TASK STATEMENT: Using the listing below, report all lines holding the word "HUTCHISON".

*** DATA TO PROCESS Section Begins ***

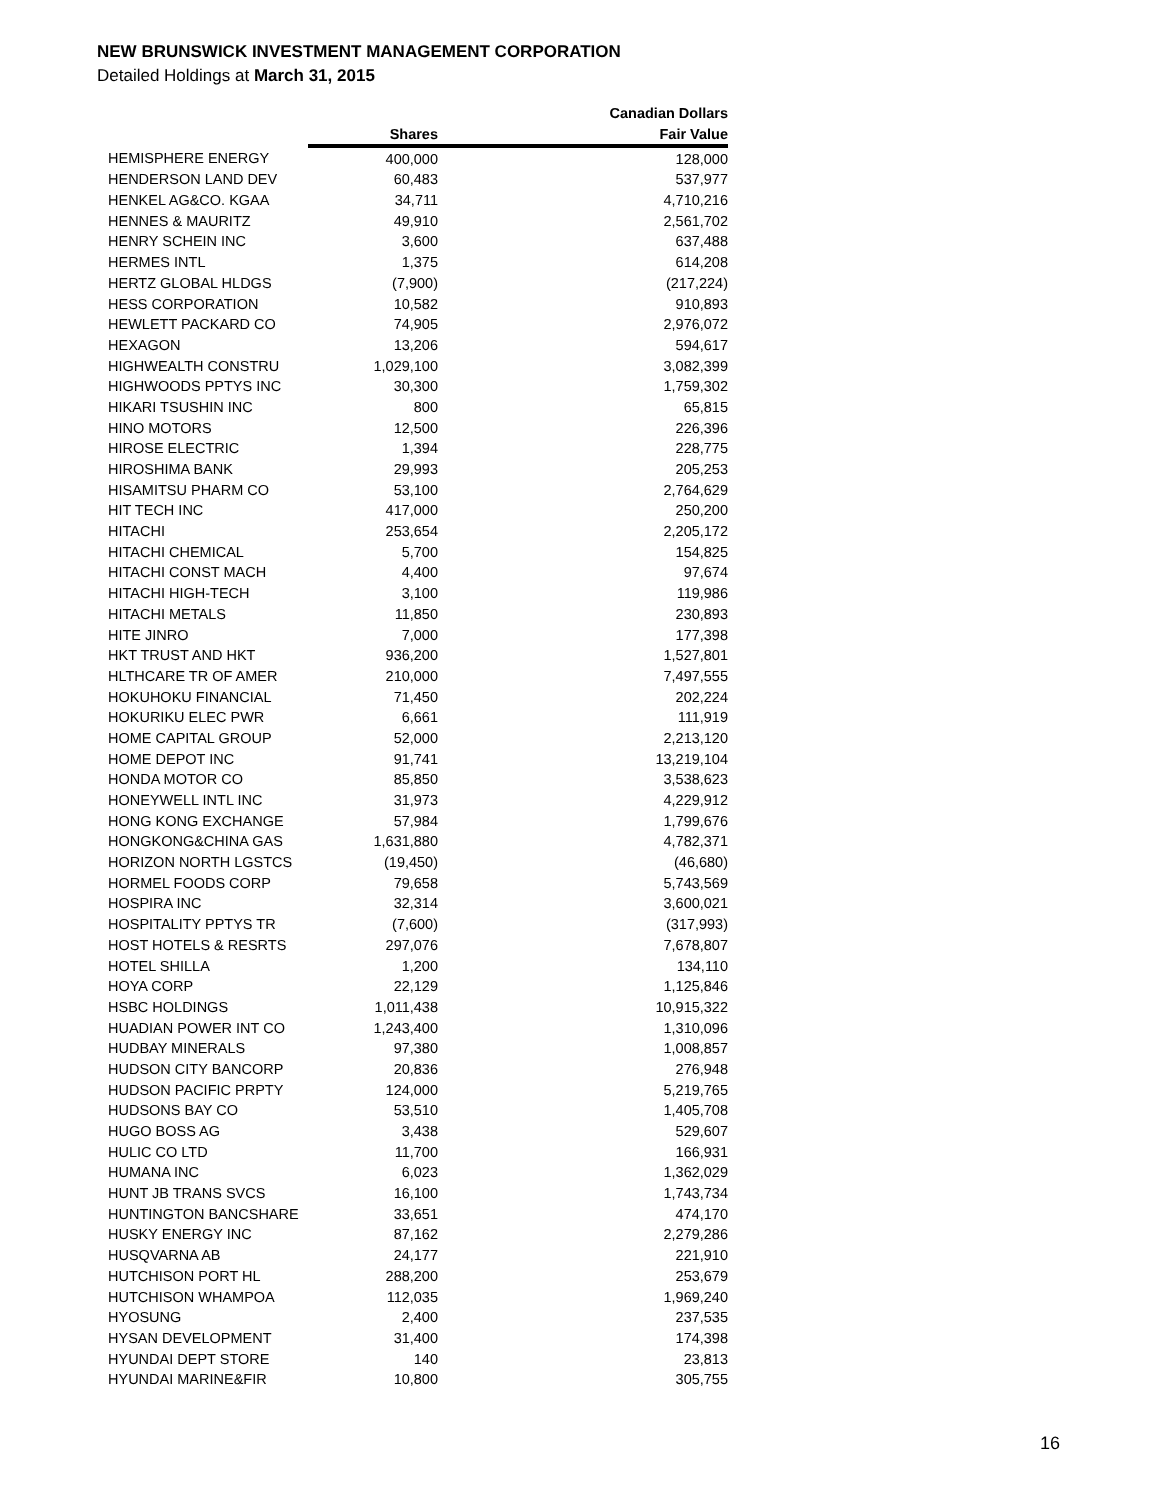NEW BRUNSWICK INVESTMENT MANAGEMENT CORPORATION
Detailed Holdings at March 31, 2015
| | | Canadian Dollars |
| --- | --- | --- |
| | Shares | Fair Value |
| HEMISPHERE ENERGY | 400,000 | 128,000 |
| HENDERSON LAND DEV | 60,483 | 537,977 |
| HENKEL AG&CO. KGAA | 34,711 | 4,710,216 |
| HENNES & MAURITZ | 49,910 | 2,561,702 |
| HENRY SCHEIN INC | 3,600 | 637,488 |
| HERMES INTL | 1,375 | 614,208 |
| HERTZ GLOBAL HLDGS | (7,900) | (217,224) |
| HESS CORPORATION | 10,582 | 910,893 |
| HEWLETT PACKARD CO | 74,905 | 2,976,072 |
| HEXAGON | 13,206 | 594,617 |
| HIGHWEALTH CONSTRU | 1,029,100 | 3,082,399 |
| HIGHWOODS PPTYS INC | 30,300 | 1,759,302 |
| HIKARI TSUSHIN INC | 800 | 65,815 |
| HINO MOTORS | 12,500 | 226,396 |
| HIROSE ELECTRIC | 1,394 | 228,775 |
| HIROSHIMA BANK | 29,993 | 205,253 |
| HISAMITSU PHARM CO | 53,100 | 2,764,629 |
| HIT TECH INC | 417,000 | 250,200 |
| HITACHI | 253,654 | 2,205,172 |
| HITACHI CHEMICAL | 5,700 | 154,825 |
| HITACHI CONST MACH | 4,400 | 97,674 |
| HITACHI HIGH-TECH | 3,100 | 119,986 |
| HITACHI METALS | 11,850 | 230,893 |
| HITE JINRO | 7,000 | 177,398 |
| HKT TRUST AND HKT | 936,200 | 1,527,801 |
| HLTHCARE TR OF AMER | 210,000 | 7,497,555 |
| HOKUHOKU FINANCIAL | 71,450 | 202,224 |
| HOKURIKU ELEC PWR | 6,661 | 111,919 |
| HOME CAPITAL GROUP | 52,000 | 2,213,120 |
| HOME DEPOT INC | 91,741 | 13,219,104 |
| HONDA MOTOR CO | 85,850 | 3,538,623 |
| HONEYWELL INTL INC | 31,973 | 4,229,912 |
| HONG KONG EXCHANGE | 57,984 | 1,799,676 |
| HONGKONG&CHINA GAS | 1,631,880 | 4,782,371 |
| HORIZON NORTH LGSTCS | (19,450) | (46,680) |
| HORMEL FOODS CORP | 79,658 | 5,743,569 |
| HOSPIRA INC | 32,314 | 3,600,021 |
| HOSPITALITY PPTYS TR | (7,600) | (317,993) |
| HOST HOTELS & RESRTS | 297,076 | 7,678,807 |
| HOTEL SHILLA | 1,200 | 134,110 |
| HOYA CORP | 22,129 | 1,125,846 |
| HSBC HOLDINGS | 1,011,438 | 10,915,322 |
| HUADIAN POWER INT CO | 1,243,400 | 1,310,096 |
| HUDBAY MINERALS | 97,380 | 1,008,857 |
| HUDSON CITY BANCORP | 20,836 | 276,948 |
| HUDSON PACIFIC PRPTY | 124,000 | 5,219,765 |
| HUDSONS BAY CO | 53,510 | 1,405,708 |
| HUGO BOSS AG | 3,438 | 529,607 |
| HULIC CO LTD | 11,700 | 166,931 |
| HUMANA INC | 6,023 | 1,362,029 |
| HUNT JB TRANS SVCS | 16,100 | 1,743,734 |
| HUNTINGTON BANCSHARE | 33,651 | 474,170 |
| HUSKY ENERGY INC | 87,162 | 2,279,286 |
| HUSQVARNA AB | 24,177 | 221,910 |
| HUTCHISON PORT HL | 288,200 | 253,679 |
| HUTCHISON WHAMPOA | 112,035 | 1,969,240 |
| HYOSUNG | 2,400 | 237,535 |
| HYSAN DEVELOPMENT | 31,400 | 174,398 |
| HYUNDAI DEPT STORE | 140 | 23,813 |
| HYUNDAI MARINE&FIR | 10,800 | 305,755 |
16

*** DATA TO PROCESS Section Ends ***

SOLUTION:
| HUTCHISON PORT HL | 288,200 | 253,679 |
| HUTCHISON WHAMPOA | 112,035 | 1,969,240 |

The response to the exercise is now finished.